__Task statement__. In the records that follow, find each line containing "WINKLHOFERSTRASSE" and copy it.

---------- Material provided ----------

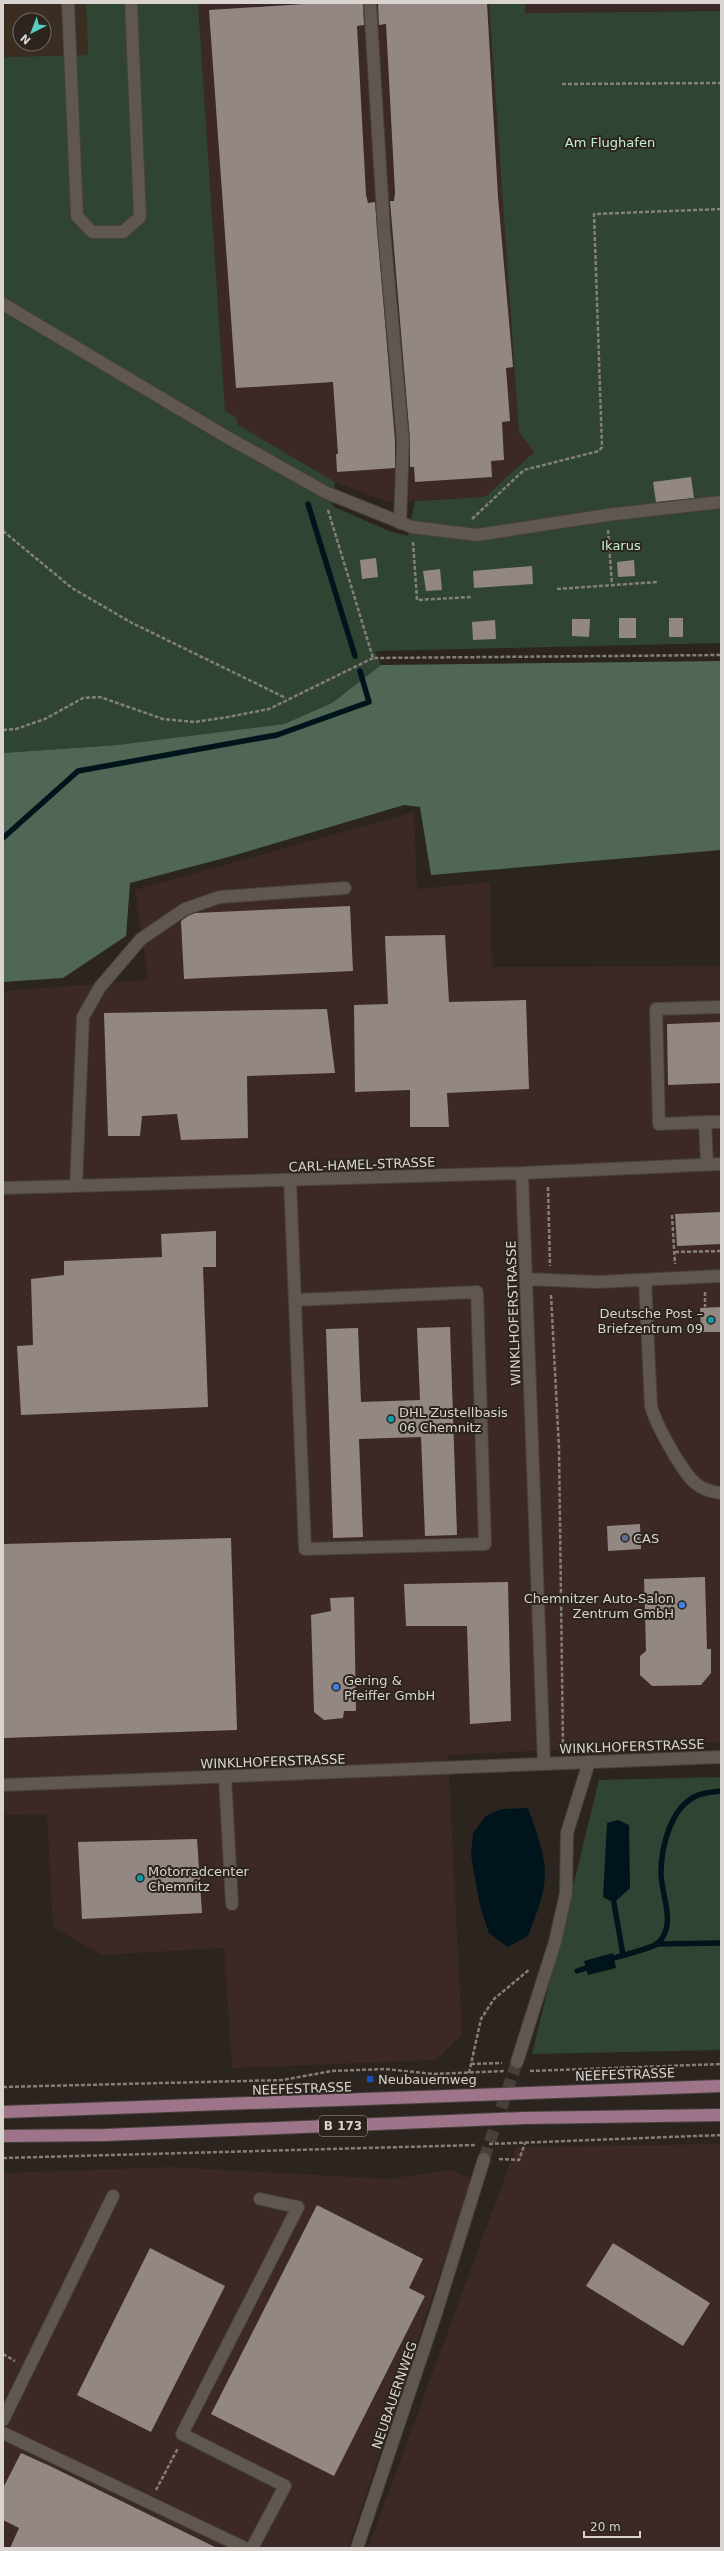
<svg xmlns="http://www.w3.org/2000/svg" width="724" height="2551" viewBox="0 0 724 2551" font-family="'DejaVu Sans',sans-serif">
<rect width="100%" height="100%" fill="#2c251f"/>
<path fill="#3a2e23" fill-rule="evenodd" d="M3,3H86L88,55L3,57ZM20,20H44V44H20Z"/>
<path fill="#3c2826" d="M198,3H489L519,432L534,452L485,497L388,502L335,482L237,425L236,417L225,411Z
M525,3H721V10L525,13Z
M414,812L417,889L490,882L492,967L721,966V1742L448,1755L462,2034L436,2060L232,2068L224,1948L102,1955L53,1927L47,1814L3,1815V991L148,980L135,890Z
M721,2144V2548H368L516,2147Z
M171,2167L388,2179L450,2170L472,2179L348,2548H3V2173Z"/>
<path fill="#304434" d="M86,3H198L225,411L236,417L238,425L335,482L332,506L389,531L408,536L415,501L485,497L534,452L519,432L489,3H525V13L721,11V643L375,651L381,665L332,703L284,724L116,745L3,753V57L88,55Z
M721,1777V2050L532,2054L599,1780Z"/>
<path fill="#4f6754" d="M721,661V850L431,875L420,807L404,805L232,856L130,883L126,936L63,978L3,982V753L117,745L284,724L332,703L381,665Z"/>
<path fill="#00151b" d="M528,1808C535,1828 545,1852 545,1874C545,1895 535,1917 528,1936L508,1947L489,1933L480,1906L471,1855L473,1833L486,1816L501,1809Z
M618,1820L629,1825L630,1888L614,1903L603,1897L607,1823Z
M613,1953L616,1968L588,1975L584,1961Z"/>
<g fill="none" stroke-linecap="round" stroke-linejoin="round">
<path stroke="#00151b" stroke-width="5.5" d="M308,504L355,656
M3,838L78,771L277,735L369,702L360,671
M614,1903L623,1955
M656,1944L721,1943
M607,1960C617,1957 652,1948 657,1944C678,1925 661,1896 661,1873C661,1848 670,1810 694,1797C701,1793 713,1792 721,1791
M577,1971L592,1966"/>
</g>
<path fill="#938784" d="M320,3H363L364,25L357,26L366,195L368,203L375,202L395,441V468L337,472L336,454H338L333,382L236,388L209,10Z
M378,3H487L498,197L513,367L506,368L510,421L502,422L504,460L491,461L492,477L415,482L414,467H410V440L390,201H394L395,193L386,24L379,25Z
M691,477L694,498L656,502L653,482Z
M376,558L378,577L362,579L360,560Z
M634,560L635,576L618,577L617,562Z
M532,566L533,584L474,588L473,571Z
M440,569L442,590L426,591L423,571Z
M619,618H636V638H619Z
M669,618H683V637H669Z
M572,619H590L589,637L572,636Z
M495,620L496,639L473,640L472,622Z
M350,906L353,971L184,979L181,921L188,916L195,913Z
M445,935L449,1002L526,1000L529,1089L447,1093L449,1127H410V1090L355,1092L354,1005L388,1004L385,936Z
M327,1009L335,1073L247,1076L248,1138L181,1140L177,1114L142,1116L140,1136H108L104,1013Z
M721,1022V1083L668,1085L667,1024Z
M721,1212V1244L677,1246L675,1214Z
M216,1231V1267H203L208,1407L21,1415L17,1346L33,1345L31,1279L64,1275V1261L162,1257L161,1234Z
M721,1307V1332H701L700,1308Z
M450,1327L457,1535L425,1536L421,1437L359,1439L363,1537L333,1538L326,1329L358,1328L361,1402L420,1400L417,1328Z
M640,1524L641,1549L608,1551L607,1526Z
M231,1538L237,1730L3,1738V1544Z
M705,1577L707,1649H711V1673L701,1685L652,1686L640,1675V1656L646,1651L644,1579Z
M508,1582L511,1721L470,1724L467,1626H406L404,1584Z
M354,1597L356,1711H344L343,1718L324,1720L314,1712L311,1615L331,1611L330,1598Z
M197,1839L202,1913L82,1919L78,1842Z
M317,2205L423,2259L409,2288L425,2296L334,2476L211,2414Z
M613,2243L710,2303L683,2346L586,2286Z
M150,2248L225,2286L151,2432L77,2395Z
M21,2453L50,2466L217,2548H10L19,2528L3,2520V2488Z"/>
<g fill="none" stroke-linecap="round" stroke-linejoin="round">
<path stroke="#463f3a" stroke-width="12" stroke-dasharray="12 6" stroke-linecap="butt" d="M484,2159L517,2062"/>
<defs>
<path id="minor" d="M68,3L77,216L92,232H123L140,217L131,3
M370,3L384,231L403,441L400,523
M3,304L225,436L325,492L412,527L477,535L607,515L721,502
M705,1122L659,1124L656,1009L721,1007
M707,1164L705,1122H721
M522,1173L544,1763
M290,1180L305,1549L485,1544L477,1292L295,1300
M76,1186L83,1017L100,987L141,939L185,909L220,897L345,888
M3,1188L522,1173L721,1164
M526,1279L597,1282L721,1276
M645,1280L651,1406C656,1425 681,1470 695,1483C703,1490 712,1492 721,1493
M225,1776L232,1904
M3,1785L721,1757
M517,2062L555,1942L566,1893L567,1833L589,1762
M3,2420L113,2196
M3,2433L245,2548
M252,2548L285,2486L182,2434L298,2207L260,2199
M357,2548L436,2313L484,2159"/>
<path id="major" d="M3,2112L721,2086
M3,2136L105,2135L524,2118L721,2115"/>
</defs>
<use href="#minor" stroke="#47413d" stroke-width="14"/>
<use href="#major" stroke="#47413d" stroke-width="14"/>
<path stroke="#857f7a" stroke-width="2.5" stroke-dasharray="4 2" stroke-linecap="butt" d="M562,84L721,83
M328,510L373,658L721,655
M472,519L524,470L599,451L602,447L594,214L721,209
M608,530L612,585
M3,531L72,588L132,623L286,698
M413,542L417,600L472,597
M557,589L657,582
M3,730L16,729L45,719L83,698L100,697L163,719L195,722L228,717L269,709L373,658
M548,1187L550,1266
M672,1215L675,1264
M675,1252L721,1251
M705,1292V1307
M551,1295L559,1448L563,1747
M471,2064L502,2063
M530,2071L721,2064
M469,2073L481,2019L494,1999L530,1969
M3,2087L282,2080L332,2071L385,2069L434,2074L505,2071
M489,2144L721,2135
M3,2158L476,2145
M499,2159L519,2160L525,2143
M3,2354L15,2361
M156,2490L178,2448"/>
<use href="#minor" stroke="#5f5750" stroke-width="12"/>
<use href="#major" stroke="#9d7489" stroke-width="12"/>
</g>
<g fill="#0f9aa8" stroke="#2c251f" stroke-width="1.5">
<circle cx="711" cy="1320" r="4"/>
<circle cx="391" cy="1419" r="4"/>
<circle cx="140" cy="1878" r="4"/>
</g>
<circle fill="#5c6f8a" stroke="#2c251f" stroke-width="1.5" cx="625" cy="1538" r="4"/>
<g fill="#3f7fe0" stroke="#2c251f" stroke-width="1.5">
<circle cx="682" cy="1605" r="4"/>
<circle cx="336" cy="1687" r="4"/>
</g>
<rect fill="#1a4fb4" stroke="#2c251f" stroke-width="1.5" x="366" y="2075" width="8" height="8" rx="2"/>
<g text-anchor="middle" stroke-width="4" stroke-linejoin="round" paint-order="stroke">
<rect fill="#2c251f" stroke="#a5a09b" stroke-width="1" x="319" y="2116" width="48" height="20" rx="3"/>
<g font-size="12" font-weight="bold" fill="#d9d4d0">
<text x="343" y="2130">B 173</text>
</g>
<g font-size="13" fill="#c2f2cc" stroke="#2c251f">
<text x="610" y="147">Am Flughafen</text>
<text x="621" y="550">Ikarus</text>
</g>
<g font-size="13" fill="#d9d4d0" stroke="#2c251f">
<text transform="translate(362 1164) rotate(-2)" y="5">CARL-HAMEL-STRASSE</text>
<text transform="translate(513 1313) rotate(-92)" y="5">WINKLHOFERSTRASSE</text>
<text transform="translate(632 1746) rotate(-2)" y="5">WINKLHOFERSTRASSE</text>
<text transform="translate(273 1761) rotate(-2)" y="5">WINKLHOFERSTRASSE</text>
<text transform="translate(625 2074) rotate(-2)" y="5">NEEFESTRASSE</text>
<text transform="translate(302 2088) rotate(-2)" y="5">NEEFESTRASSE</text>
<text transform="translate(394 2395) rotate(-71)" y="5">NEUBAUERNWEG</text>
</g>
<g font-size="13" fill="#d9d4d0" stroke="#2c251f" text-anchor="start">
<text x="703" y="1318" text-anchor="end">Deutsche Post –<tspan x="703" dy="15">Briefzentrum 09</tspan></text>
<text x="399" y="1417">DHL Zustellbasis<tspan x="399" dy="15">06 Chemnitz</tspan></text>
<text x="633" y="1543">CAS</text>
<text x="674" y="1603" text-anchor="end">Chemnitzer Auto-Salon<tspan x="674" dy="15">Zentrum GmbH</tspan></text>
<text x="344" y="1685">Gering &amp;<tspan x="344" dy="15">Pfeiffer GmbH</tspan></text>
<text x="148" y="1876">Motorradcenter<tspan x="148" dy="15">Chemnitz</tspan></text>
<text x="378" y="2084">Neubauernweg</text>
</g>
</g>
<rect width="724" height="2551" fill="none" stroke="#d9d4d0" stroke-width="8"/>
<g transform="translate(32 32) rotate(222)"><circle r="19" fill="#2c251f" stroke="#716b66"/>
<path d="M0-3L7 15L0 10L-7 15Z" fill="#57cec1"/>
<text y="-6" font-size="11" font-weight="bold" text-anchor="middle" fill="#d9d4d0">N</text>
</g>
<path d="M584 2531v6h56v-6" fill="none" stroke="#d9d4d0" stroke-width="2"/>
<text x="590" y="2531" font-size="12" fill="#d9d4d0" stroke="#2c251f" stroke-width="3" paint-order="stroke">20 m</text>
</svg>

----------

__Written response__.
<text transform="translate(513 1313) rotate(-92)" y="5">WINKLHOFERSTRASSE</text>
<text transform="translate(632 1746) rotate(-2)" y="5">WINKLHOFERSTRASSE</text>
<text transform="translate(273 1761) rotate(-2)" y="5">WINKLHOFERSTRASSE</text>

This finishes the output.